Another 86 SeaRay that the owner described the interior as "in good condition" and the floor as "solid" There wasn't a piece of vinyl in the boat that wasn't faded, rotted and cracking. There were 1/4" ACX plywood pieces layed on top of the original floor and original carpeting. On top of the "new" plywood (which was warping) was some cheap astro-turf. Rusting drywall screws completed this quality repair job. There wasn't a spot in the boat where it didn't feel like I was walking on a trampoline.
I looked at another boat that I found out the guy didn't have a pink-slip for the boat or the trailer. He said he "lost" them. Additionally, the trailer did not have a license plate and I couldn't find any type of ID number on the trailer. The boat was last registered in a different state too! The guy told me that he'd give me a bill of sale, and I just needed to take that to the DMV and they would give me a pink slip for the boat and the trailer. Sure, buddy. I asked why he hadn't done it, and he said he just didn't have the time. (He lived about two miles from a local DMV office)

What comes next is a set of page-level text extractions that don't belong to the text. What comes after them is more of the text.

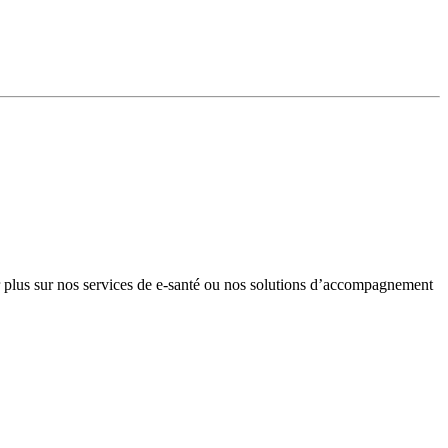
plus sur nos services de e-santé ou nos solutions d’accompagnement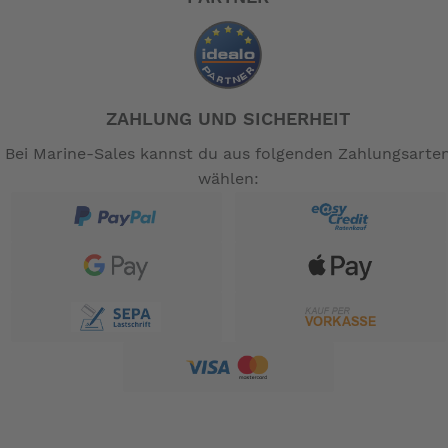
ZAHLUNG UND SICHERHEIT
Bei Marine-Sales kannst du aus folgenden Zahlungsarte
wählen: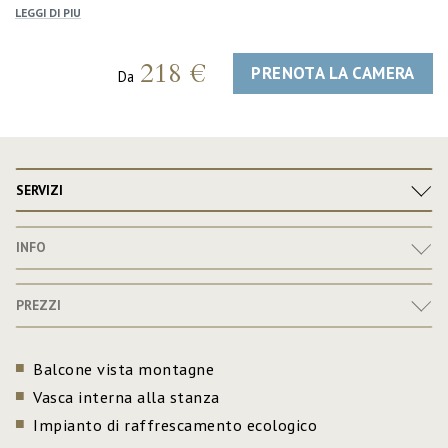
LEGGI DI PIU
218 €
PRENOTA LA CAMERA
Da
SERVIZI
INFO
PREZZI
Balcone vista montagne
Vasca interna alla stanza
Impianto di raffrescamento ecologico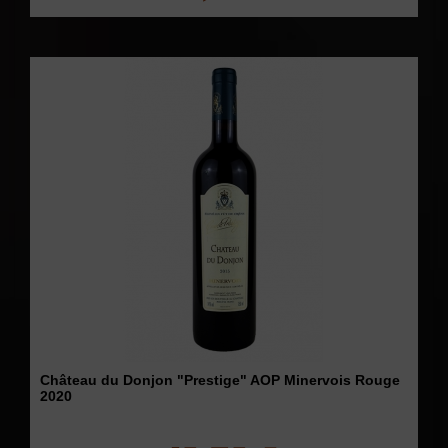
Château du Donjon "Prestige" AOP Minervois Rouge
2020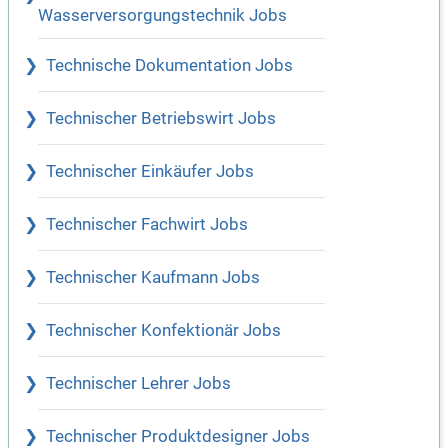
Wasserversorgungstechnik Jobs
Technische Dokumentation Jobs
Technischer Betriebswirt Jobs
Technischer Einkäufer Jobs
Technischer Fachwirt Jobs
Technischer Kaufmann Jobs
Technischer Konfektionär Jobs
Technischer Lehrer Jobs
Technischer Produktdesigner Jobs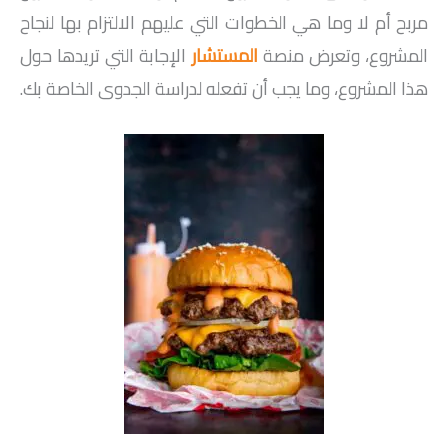
مربح أم لا وما هي الخطوات التي عليهم الالتزام بها لنجاح
المشروع، وتعرض منصة
المستشار
الإجابة التي تريدها حول
هذا المشروع، وما يجب أن تفعله لدراسة الجدوى الخاصة بك.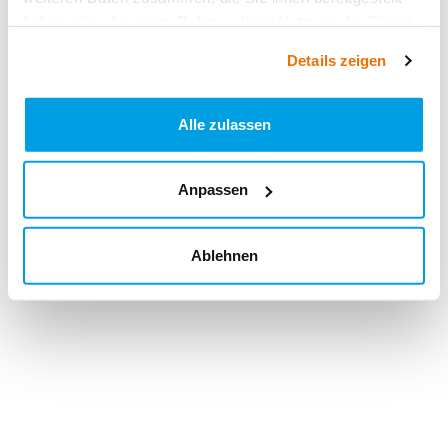
haben oder die sie im Rahmen Ihrer Nutzung der Dienste
gesammelt haben.
Details zeigen
Alle zulassen
Anpassen
Ablehnen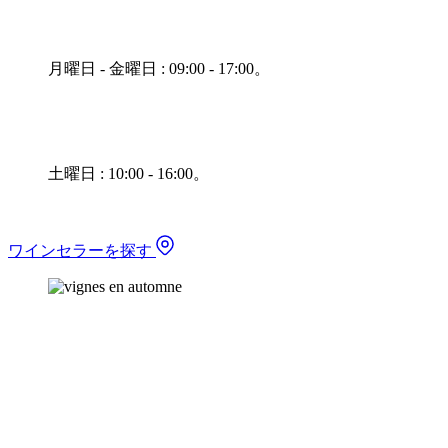
月曜日 - 金曜日 : 09:00 - 17:00。
土曜日 : 10:00 - 16:00。
ワインセラーを探す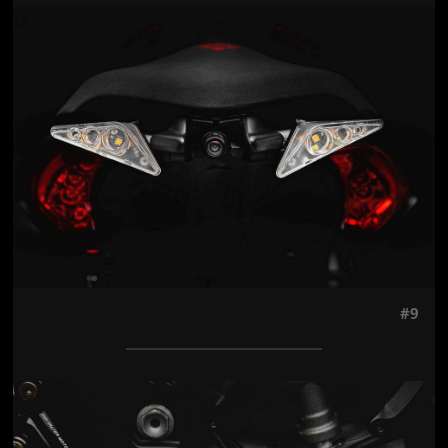
Jön még kép!
#9
Jön még kép!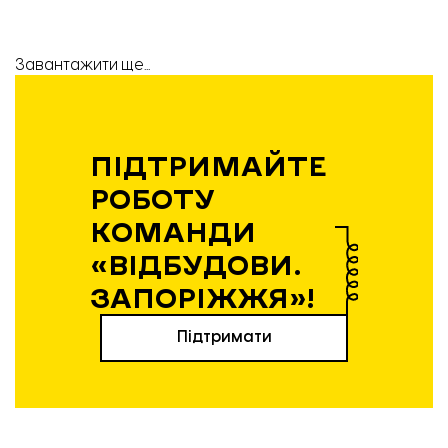
Завантажити ще...
ПІДТРИМАЙТЕ
РОБОТУ
КОМАНДИ
«ВІДБУДОВИ.
ЗАПОРІЖЖЯ»!
Підтримати
Вибір редакції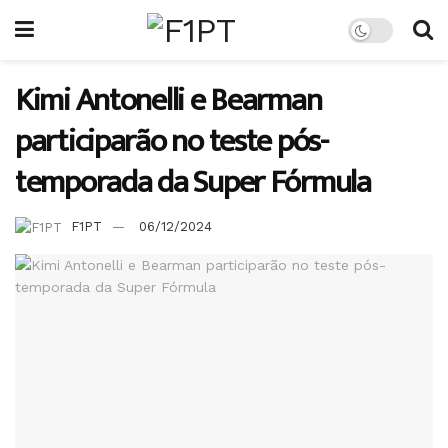
Kimi Antonelli e Bearman
participarão no teste pós-
temporada da Super Fórmula
F1PT
06/12/2024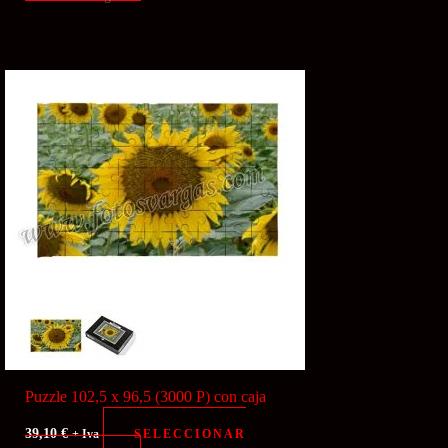
Puzzle 102,5 x 96,5 (3000 P) con caja
39,10
€
SELECCIONAR
+ Iva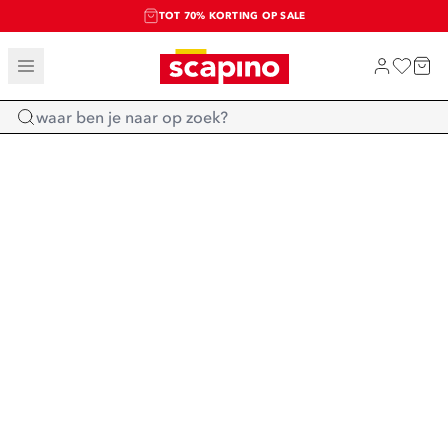
TOT 70% KORTING OP SALE
SALE: LAATSTE KANS!
SHOP NIEUW
Home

The last one I'll share is of a boat the owner said had never been in salt water. When I got there, the trailer was so rusty and corroded that if you removed the rust, you'd have nothing left. This went WAY beyond surface rust. I don't even think the trailer would have had that much corrosion had he left the trailer attached to the boat while the boat was moored to the dock of a freshwater lake during the summer. A repainted outdrive and horribly pitted chrome and aluminum fittings on the boat told a tale very different from that of the owner.